Written tasks:
A. In the passage on Pulacan's government, turn the paragraph that begins "The term "Amphyctyonic League"" into a short bulleted list that keeps its main facts.
B. According to the passage on Pulacan's government, who was the Chief Minister as of 2022, and which party did that person belong to?
C. Using the passage on Pulacan's government, explain why the House of Survey can act as a kind of prosecuting attorney against the government.

Given passage:
____

Pulacan's nominal head of state is the State President, who fulfills a largely ceremonial role in the functions of government.
The judicial system of the Union State works [like this]. Law enforcement is provided by the Yocoxcaquizque Pulacan (lit. "Peace Guardians of Pulacan"), which serves as an umbrella agency that oversees and coordinates altepetl-level policing units.
Supreme Colloquy
The legislative arm of the Union State is embodied by the tricameral Supreme Colloquy. The entire nation is subdivided into electoral districts for the House of Delegates, designed to be of equal population size and to follow the proportional party representation electoral model. The House has the power to legislate issues covering the whole country (though it must pass review by the Ntlo ya Dikgosi and the House of Survey first). From this House, a Chief Minister will be elected. Typically the head of the party with the most seats, the Chief Minister will serve both as the executive of the Union State and as the leader of the Pulatec Cabinet. As of 2022, the current Chief Minister is Moctezuma Tshireletso of the Nguzo party. The House of Survey serves as an active check on the actions of the Chief Minister and the House of Delegates. Assembled from a number of the nation's top legal experts, the task of the House of Survey is to defend the rights of the people enshrined in the Political Settlement against actions by the rest of the government. In effect, thanks to their positions in government and legal training, the House of Survey serves as a kind of prosecuting attorney against the government on behalf of the people's rights, including those of the tribes and their leaders.
Amphyctyonic League
The term "Amphyctyonic League" is a scholarly exonym used to refer to the political sphere of influence of the dikgosi, or tribal chiefs, who typically sit at the head of the tribal nations of Pulacan. The leadership of these tribes is represented by the Ntlo ya Dikgosi, or the Council of Chiefs. This body operates as an advisory chamber for the Pulatec government and as a kind of third house in the Legislative Assembly. This body is the weakest in the tricameral system, having little power to formulate its own legislation. It can, however, open investigations into central government officials' conduct, hold advisory sessions on bills and drafts, and even subpoena and compel persons of interest to testify before them. Additionally, the speaker of the Ntlo ya Dikgosi can sit in on Cabinet meetings at their pleasure to serve as an advisor, or represent the other monarchs at formal events domestically and abroad.

____

(Records from a data source)
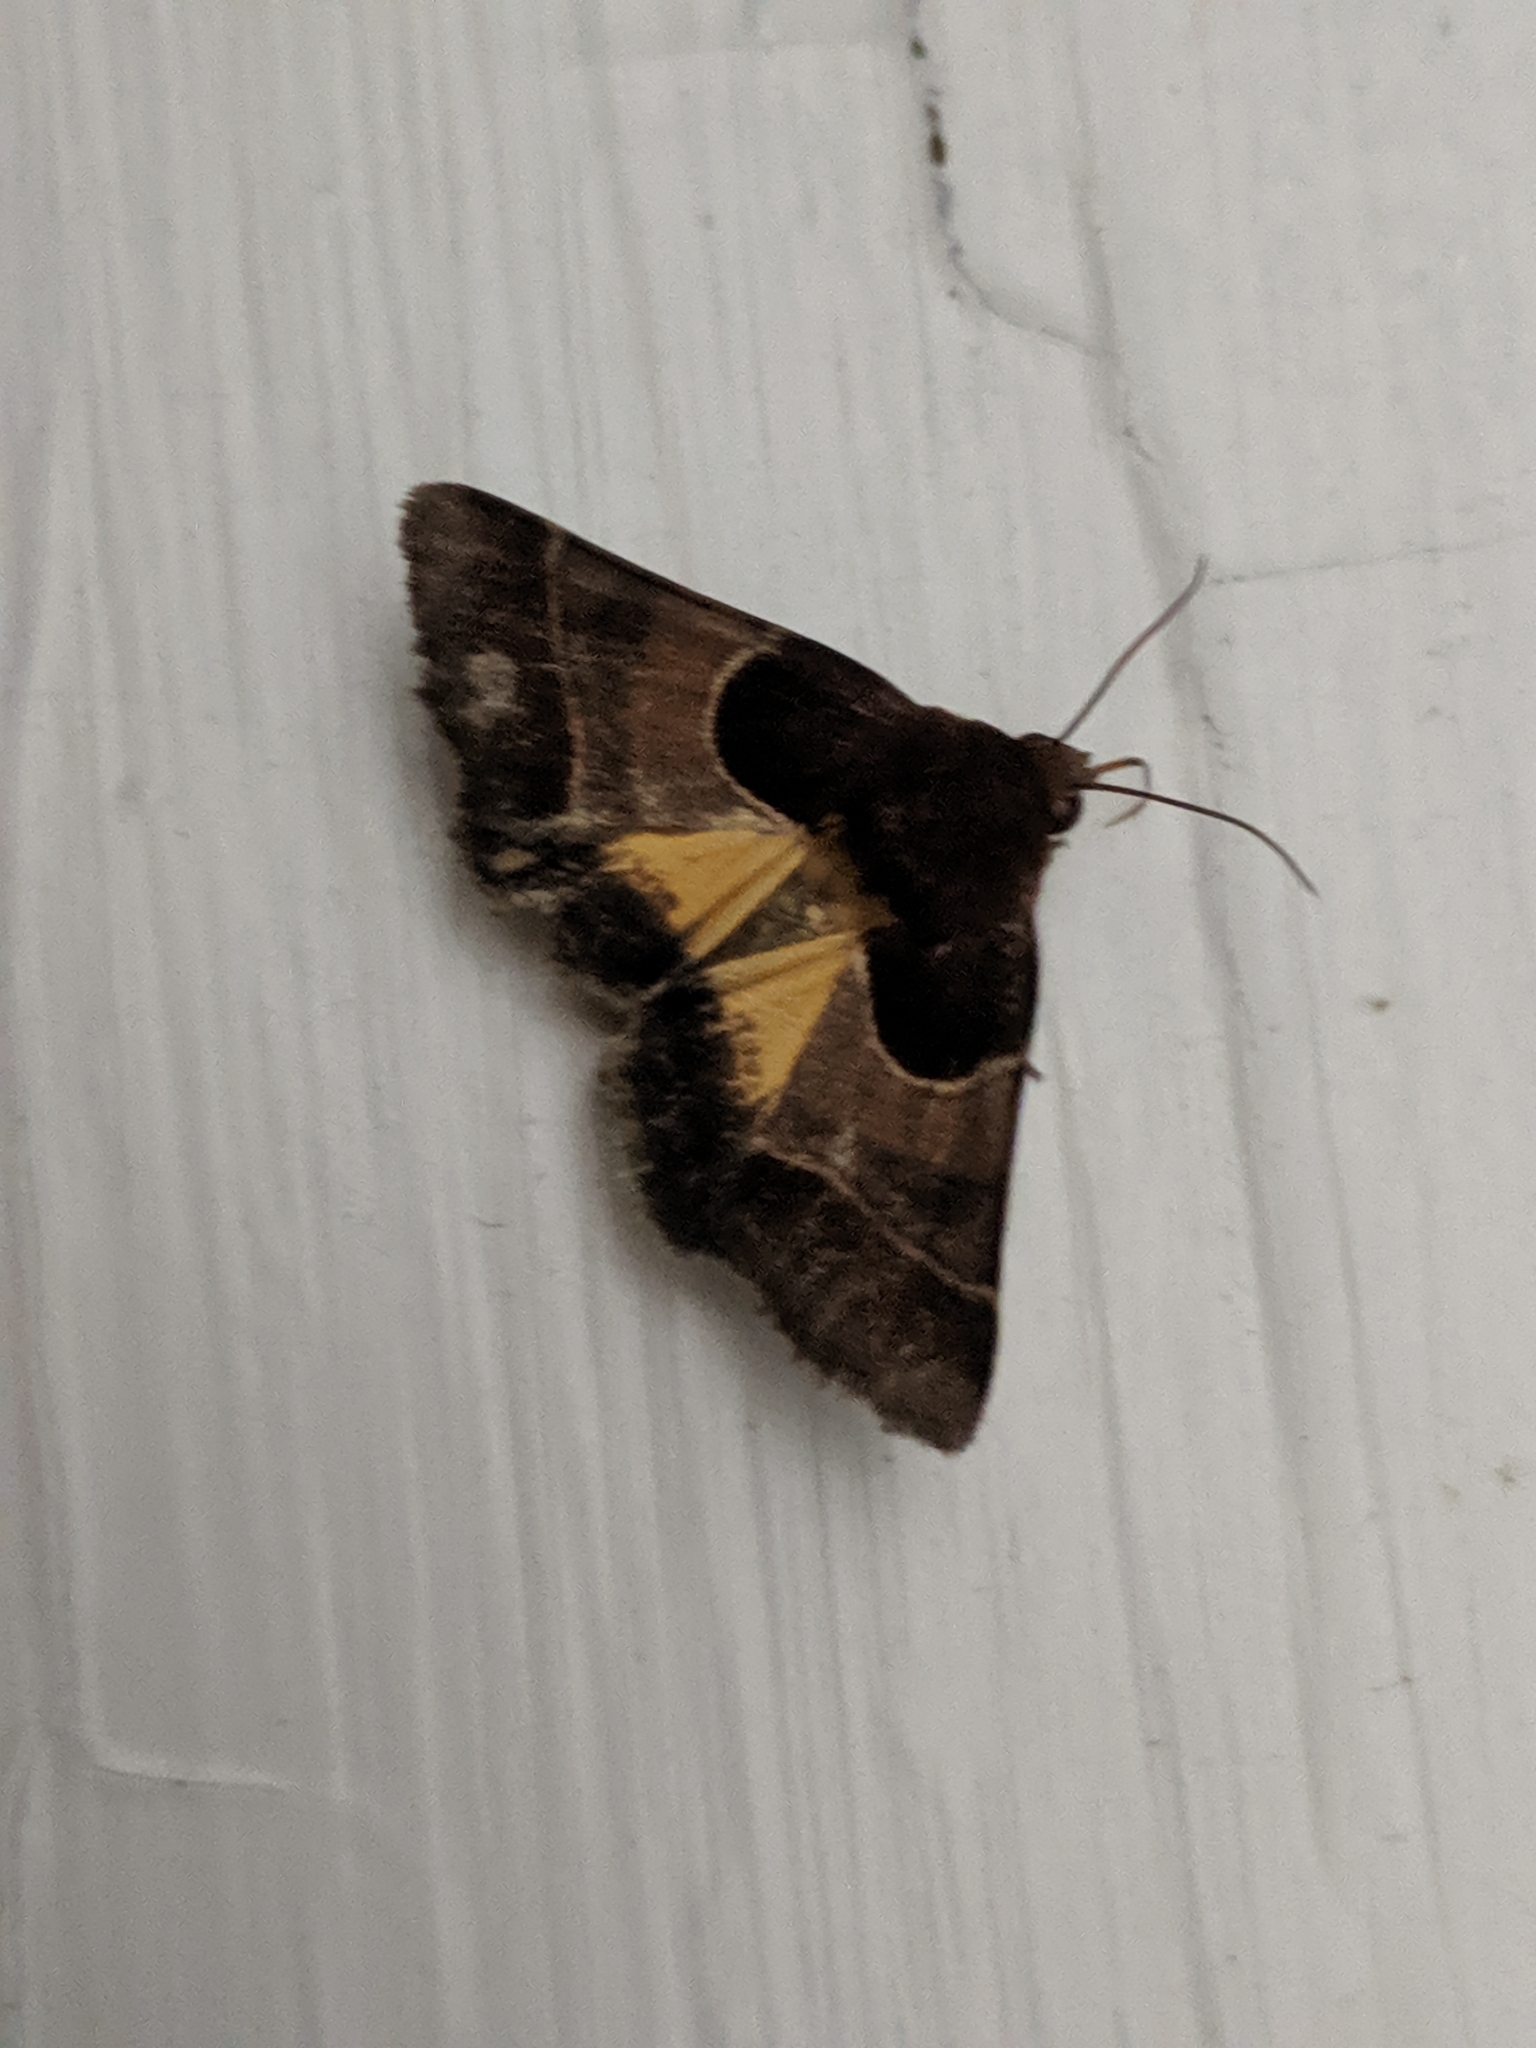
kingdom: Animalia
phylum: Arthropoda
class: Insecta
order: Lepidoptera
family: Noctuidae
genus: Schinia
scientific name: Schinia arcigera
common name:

____

Answers by task:
A.
- "Amphyctyonic League" is a scholarly exonym for the political sphere of influence of the dikgosi, the tribal chiefs who typically head Pulacan's tribal nations.
- The tribes' leadership is represented by the Ntlo ya Dikgosi, or Council of Chiefs.
- The council advises the Pulatec government and acts as a kind of third house in the Legislative Assembly.
- It is the weakest body in the tricameral system and has little power to formulate its own legislation.
- It can investigate central government officials' conduct, hold advisory sessions on bills and drafts, and subpoena and compel persons of interest to testify.
- Its speaker may sit in on Cabinet meetings as an advisor, or represent the other monarchs at formal events at home and abroad.

B. Moctezuma Tshireletso of the Nguzo party.

C. The House of Survey is assembled from a number of the nation's top legal experts, and its task is to defend the rights enshrined in the Political Settlement against actions by the rest of the government. Because of its members' positions in government and their legal training, it can act on behalf of the people's rights, including those of the tribes and their leaders.